P.S. I am using this with a PNY CS2211 SSD (Phison S10 and 15nm MLC) so my browsing was pretty fast already. Eventually I will try this out with a hard drive (I have 2TB 2.5" Firecuda on the way but I will also use with an older 3.5" hard drive as well).
So I ended using the 2TB 2.5" Firecuda for 50 days as primary storage on my daily driver (tested with both 64GB of RAM and "16GB of RAM" (via 48GB RAM of my 64GB allocated to RAMDisk). At both levels of memory it worked well. Next step will be to put the browser cache in RAMDisk.
 
Last edited:

Charlie98

Diamond Member
Nov 6, 2011
6,253
51
91
Edit: The point was at what price-point? The 120GB refurb Corsair MLC SATA SSD in this box, was like $40, but non-refurbs now go for nearly $80. It's the most expensive part in this box. The CPU / mobo / heatsink was under $50, the RAM was like $34, or maybe half that, I just threw in a DVD drive because the slot was left open on the case. (ebay special system-builder case, case looks great, but was missing a front 5.25" panel.)
Personally, I think the more limited the hardware, the more need for something like an SSD, even if it's the most expensive part in the box.

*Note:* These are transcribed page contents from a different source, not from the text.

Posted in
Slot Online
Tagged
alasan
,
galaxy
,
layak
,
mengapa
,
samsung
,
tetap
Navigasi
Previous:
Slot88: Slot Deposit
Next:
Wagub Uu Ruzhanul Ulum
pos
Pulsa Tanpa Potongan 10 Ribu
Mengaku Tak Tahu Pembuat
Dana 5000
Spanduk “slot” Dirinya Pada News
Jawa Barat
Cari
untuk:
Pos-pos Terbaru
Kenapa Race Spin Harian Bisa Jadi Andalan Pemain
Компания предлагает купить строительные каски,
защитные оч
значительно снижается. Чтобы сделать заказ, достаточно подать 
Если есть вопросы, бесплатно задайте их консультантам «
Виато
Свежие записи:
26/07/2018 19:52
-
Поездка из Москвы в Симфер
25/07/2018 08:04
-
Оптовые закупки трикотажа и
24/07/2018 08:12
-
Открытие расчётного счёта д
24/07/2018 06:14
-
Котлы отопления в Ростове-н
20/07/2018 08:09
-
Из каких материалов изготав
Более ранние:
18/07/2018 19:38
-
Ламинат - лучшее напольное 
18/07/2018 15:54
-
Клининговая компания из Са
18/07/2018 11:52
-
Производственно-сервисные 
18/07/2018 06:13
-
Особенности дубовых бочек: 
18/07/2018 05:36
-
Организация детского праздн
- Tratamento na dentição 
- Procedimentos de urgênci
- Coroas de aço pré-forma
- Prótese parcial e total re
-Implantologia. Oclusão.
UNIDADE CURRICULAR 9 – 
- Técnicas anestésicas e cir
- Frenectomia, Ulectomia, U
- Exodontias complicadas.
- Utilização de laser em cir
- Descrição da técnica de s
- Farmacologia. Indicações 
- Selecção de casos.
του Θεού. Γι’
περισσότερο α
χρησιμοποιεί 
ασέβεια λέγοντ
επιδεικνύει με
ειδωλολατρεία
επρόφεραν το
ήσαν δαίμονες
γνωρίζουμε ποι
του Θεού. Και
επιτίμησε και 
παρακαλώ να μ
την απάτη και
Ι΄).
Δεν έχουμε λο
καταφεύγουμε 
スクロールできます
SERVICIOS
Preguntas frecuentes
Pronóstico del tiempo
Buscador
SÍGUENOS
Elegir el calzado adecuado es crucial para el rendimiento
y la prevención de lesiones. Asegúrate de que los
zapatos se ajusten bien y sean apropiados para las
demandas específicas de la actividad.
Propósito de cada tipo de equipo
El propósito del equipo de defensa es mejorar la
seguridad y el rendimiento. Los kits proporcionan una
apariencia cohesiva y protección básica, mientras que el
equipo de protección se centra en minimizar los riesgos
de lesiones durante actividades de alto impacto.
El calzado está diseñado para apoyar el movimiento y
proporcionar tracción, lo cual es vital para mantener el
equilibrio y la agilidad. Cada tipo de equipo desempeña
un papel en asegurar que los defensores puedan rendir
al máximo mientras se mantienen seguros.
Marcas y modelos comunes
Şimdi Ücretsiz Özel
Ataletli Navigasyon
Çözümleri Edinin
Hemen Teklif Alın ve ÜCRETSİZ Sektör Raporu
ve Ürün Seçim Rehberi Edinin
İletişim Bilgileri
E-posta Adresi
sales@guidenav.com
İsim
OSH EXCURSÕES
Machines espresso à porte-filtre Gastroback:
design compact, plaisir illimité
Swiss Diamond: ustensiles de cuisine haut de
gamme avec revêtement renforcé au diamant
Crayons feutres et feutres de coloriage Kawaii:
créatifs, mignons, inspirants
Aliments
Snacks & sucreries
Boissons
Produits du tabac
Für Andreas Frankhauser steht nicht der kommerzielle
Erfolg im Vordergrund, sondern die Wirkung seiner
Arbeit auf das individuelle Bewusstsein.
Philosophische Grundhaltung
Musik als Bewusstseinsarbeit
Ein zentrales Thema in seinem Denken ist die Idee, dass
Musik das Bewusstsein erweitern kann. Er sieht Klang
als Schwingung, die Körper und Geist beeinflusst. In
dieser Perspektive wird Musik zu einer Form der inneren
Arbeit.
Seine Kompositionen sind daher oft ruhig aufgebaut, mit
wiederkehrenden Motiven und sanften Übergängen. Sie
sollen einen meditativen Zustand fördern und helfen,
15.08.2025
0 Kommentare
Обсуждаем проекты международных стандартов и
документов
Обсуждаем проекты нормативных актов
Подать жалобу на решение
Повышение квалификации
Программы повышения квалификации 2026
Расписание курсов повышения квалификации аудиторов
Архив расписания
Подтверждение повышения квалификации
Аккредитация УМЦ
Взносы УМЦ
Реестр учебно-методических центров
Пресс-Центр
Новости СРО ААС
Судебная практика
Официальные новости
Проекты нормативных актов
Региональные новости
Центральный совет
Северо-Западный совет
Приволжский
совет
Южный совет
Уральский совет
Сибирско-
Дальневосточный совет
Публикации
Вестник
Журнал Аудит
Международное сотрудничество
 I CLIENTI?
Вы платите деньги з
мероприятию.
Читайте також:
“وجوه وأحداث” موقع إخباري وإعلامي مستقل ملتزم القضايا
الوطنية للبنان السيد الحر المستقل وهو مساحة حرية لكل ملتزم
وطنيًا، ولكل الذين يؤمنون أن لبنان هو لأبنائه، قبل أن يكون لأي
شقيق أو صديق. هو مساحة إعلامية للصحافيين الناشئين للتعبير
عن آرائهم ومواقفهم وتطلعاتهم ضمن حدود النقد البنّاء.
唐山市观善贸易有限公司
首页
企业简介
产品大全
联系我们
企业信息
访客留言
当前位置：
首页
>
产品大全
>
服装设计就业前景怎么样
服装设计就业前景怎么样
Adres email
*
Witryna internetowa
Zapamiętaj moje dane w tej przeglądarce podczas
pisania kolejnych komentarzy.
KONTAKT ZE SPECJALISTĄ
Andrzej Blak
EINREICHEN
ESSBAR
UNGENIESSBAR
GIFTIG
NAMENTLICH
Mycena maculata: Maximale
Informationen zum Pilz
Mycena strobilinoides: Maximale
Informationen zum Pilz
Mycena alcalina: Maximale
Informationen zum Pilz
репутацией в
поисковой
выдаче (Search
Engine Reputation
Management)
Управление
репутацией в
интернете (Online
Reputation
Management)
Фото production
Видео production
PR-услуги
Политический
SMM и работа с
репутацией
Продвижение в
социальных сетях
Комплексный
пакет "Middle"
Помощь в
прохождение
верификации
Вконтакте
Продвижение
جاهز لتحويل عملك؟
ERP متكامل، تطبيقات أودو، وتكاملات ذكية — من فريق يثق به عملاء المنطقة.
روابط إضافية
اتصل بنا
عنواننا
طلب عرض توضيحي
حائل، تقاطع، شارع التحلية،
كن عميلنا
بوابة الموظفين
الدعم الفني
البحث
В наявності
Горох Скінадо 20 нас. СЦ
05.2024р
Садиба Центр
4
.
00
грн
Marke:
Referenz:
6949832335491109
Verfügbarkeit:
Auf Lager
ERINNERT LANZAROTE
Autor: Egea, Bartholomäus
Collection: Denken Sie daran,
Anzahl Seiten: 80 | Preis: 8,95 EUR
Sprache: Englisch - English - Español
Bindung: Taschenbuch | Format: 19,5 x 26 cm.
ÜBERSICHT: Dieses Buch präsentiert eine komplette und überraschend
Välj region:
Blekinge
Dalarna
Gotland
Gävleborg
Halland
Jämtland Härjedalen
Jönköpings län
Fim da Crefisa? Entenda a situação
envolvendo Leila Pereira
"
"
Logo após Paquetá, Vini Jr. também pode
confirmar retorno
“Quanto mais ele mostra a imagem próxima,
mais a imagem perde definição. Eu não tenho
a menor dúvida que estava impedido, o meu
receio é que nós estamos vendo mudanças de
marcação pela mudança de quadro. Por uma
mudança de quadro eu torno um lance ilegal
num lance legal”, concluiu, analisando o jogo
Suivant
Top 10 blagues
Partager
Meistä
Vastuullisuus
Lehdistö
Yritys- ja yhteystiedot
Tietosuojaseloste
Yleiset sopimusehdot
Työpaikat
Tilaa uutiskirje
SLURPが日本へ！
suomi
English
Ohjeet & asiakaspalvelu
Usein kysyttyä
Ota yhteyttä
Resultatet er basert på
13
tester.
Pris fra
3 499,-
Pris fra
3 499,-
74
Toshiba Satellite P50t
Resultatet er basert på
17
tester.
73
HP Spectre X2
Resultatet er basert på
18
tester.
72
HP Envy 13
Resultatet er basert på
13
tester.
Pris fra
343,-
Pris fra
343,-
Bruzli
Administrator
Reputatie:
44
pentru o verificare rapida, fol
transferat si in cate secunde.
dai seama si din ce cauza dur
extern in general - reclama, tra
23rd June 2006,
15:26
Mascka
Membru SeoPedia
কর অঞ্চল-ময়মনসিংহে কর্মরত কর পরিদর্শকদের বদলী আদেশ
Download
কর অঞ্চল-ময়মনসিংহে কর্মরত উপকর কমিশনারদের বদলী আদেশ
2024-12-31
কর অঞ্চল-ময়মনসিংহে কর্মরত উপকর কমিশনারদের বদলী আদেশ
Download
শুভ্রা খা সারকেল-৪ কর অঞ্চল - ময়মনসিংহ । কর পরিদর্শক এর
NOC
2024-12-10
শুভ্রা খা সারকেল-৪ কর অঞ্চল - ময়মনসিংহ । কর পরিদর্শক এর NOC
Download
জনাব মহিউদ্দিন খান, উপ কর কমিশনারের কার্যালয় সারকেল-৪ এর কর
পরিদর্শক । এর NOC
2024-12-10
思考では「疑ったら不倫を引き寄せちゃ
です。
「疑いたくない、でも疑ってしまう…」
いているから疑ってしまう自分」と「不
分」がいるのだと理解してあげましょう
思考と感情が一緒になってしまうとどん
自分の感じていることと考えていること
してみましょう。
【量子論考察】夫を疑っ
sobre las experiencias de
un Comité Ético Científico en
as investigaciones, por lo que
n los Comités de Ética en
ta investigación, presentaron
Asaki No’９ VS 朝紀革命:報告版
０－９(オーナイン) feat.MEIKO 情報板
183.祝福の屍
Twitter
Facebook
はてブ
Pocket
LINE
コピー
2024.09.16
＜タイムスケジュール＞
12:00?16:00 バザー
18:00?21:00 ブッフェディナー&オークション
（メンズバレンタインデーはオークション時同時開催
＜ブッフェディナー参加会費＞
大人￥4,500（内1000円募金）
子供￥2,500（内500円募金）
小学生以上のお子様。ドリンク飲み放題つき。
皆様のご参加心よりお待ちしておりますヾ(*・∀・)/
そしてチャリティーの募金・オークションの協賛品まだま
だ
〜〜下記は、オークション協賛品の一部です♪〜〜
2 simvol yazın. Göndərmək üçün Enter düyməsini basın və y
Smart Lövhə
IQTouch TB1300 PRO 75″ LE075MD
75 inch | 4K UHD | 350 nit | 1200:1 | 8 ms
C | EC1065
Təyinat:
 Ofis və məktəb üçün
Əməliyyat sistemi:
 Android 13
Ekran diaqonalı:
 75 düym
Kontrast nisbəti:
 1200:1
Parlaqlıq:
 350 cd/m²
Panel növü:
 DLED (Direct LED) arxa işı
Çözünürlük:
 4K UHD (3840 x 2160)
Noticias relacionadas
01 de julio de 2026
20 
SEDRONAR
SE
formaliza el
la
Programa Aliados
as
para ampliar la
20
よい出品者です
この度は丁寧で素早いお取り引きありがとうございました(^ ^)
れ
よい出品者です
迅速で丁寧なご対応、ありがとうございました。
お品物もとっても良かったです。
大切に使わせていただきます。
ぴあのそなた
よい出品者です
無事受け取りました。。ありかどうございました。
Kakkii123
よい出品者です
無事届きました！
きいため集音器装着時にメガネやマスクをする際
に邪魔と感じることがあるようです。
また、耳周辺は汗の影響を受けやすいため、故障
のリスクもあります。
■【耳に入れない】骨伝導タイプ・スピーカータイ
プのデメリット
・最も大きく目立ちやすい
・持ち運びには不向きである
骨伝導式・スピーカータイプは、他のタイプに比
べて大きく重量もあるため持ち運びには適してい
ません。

Both my HTPC (in sig) and a PC I built for my inlaws (H81/G3220) have an OS image on a backup HDD... I boot into them now and then to update them... it is AGONY waiting, waiting, waiting for them to respond and, particularly, in Windows Update. I think a price point needs to adapt... either your 'point' is a budget build at any cost, or a 'point' where usability trumps absolute cost... I think the SSD is that point.

Larry, I'm sort of like you... benchmarks are great, but day to day usability is what matters, and, yes, that is very subjective. If you want to have some fun, I'll send you my old 64GB Agility3... load the OS on that and see how what was considered a bottom-end SSD even at the time does against your HDD... :)
 

cbn

Lifer
Mar 27, 2009
12,968
221
106
Here are my Microsoft ReadyBoost results using a Western Digital Blue 160GB 3.5" HDD (WD1600AAJS-75M0A0) and two different usb flash drives (Sandisk Cruzer Glide 8GB and Sandisk Extreme USB 3.0 32GB):

Formatting was NTFS with 75% of the flash drive's capacity used for cache:











4K read got a good boost on both drives. Surprising to see the Cruzer Glide do so well.